Best of Technology Writing 2008

My essay “Twilight of the Books,” about how a decline in reading might be affecting the culture, has just been reprinted in The Best of Technology Writing 2008, edited by Clive Thompson, available from the University of Michigan Press and Amazon, among others. Also featuring the brilliant Emily Nussbaum, John Seabrook, Jeffrey Rosen, Cass Sunstein, and more.

My essay was originally published in the 24 December 2007 issue of The New Yorker, and at the time I put up a multi-part annotated bibliography on this blog, organized by topic:

Notebook: “Twilight of the Books”

Are Americans Reading Less?

Are Americans Spending Less on Reading?

Is Literacy Declining?

Does Television Impair Intellect?

Does Internet Use Compromise Reading Time?

Is Reading Online Worse Than Reading Print?

I also later talked about the article on WNYC’s Brian Lehrer Show and on KUER’s Radio West.

Salt Lake City radio

I’m scheduled to be interviewed by Doug Fabrizio on Radio West, his live call-in show, tomorrow, 30 January 2008, at 11am Utah time (1pm New York time). We’ll be talking about my New Yorker article “Twilight of the Books.” The show will be broadcast on KUER, the University of Utah’s radio station, both over the airwaves and online (click on the orange “listen live” box near the top of the page), and if you want to ask me a question, the phone number is (801) 585-WEST.
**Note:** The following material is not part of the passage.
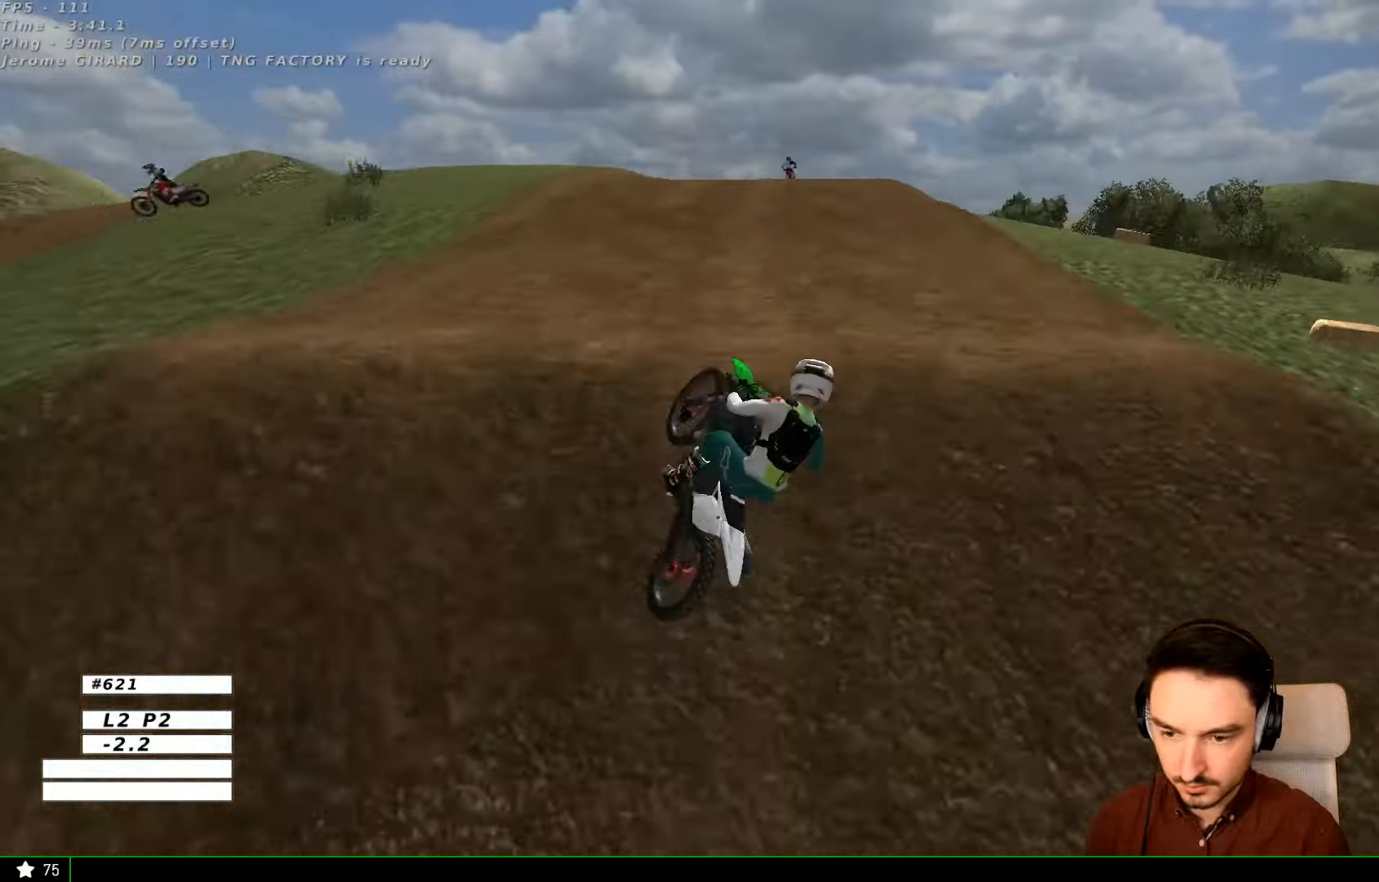
{"buttons": ["A", "L1", "R2"], "left_stick": "up-left", "right_stick": "center", "events": [[34, "left_stick", "down-right"], [267, "left_stick", "left"], [367, "L1", "down"], [467, "A", "down"], [467, "left_stick", "up-left"]]}
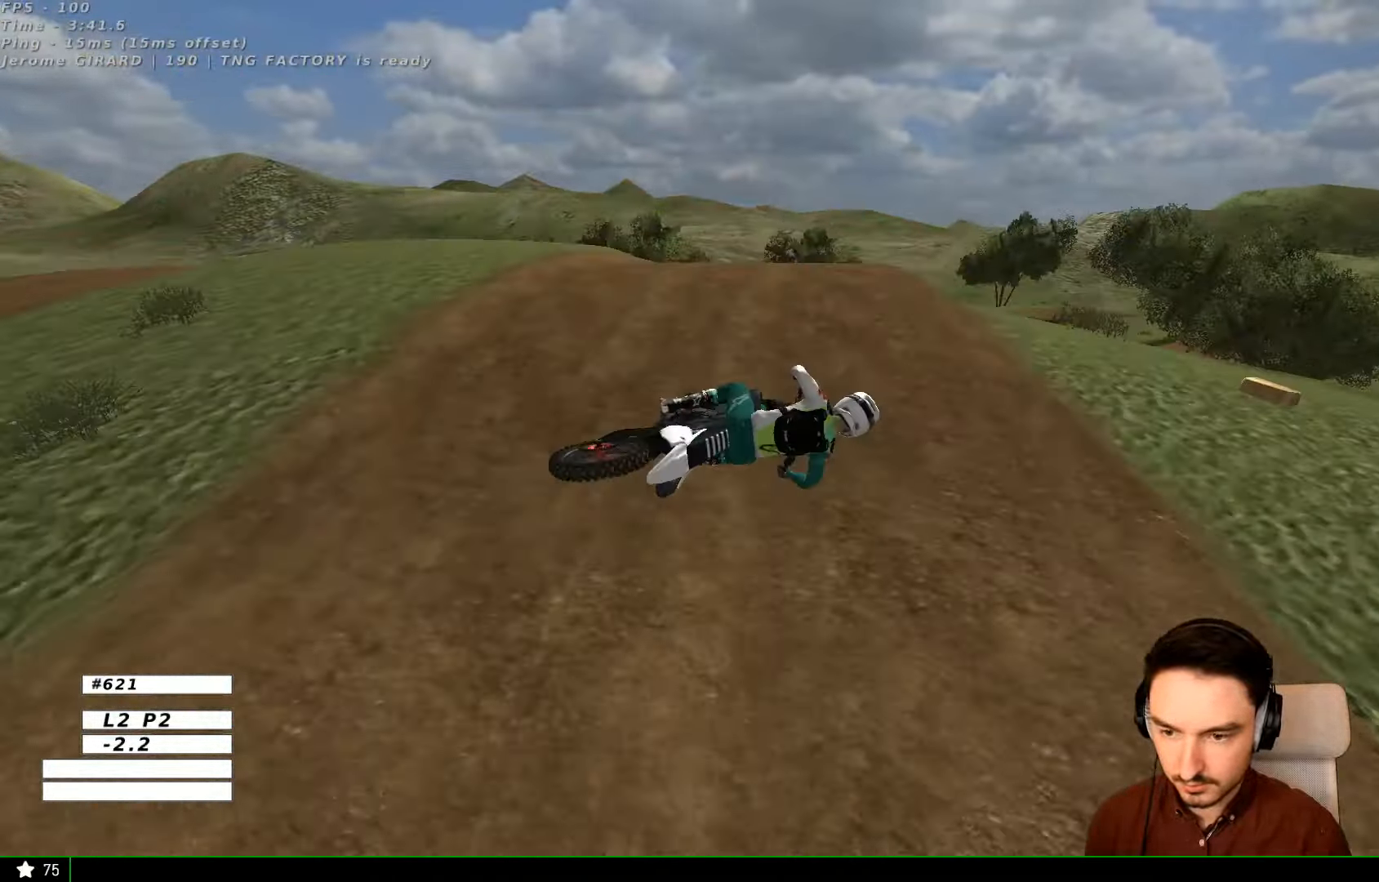
{"buttons": ["A", "L1", "R2"], "left_stick": "left", "right_stick": "center", "events": [[467, "left_stick", "left"]]}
UPDATE (Jan. 30): You can download an MP3 of the show here.

Mass-Observation on the radio

Jesse Thorn, who hosts the public radio show the Sound of Young America out of Los Angeles, interviewed me yesterday about “Surveillance Society,” my New Yorker article on Mass-Observation, and he’s running the interview in his latest show. He’s an enthusiastic and knowledgeable interviewer, even of a somewhat tongue-tied interviewee. If your local radio station doesn’t happen to carry his program, you can download it as an MP3 here.
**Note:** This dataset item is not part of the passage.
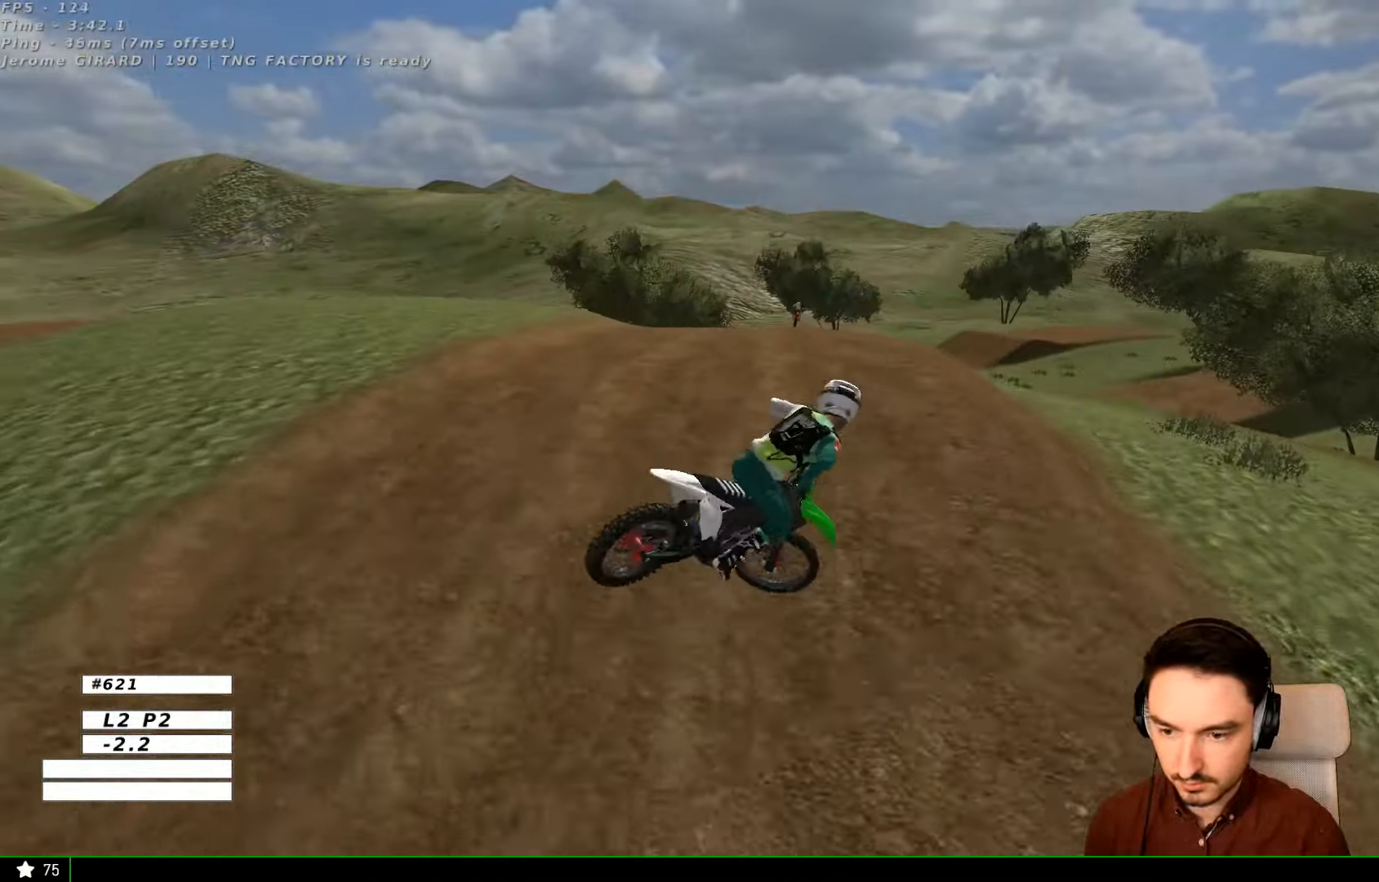
{"buttons": ["L1", "R2"], "left_stick": "center", "right_stick": "center", "events": [[67, "left_stick", "down"], [134, "A", "up"], [167, "left_stick", "right"], [434, "left_stick", "center"]]}
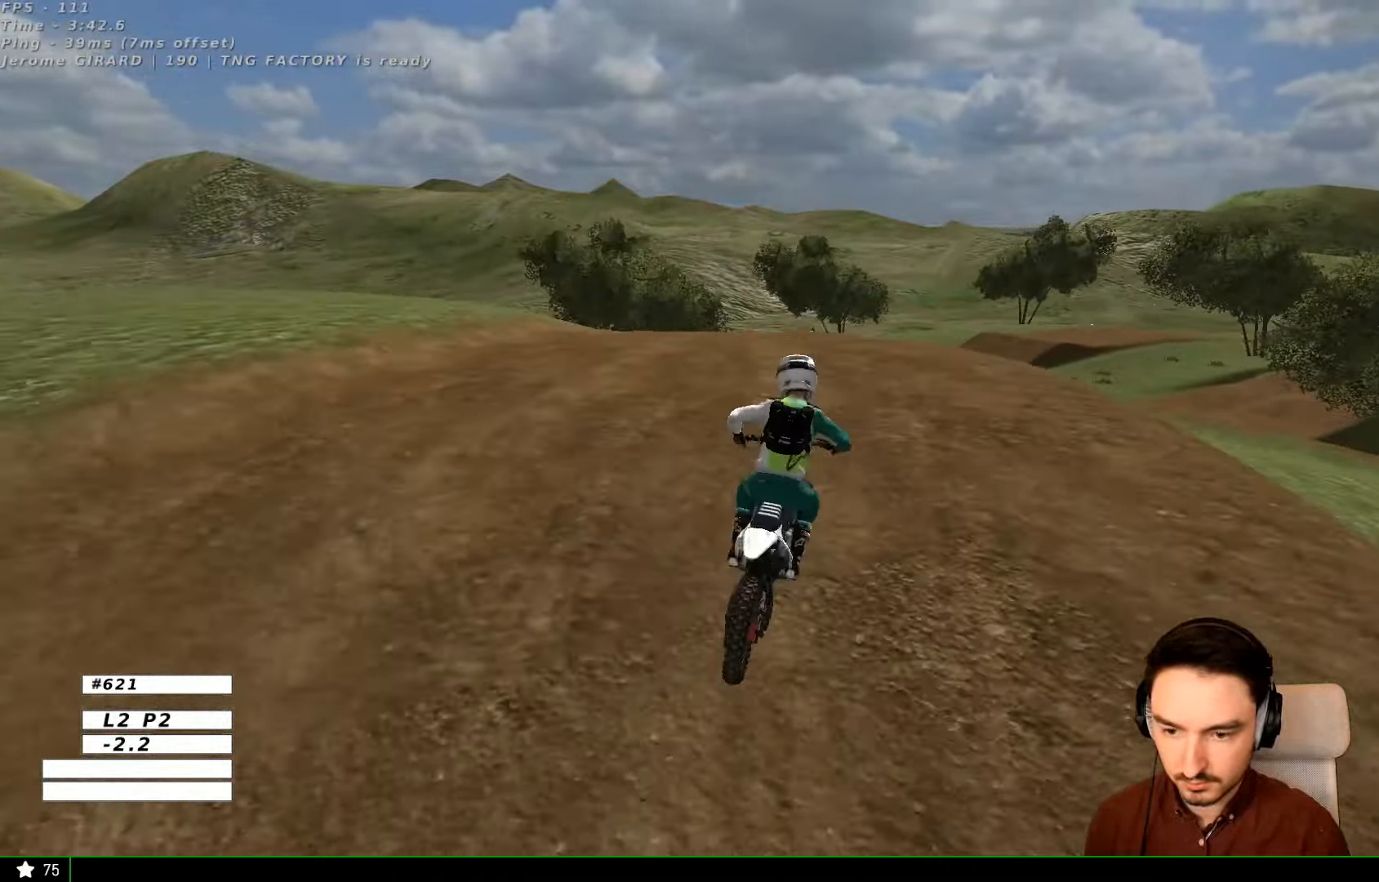
{"buttons": ["R2"], "left_stick": "center", "right_stick": "center", "events": [[67, "left_stick", "down-left"], [267, "L1", "up"], [267, "left_stick", "center"]]}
The anecdote from the Mass-Observation book May the Twelfth that I attempt, without complete success, to recall from memory for Jesse during the interview reads in fact as follows: “7.20 a.m. Get up. Feel rather liverish, with a headache. Put on dressing gown and bedroom slippers—go down to kitchen—put small copper kettle (find myself thinking ‘Fancy this still going’—it has leaked slightly for years) on methylated spirit lamp. . . . I go into the kitchen and note some dead black beetles (? or cockroaches—not sure) on the floor—on their backs, my mother having used ‘Flit’ the night before. I feel slightly revolted…” I don’t know why I recalled this detail from May the Twelfth, instead of the dream a young man had of murdering Franco with a garden rake and then being dragged underwater by an octopus, but somehow the dead beetles were within easier reach of my short-term memory than the octopus was.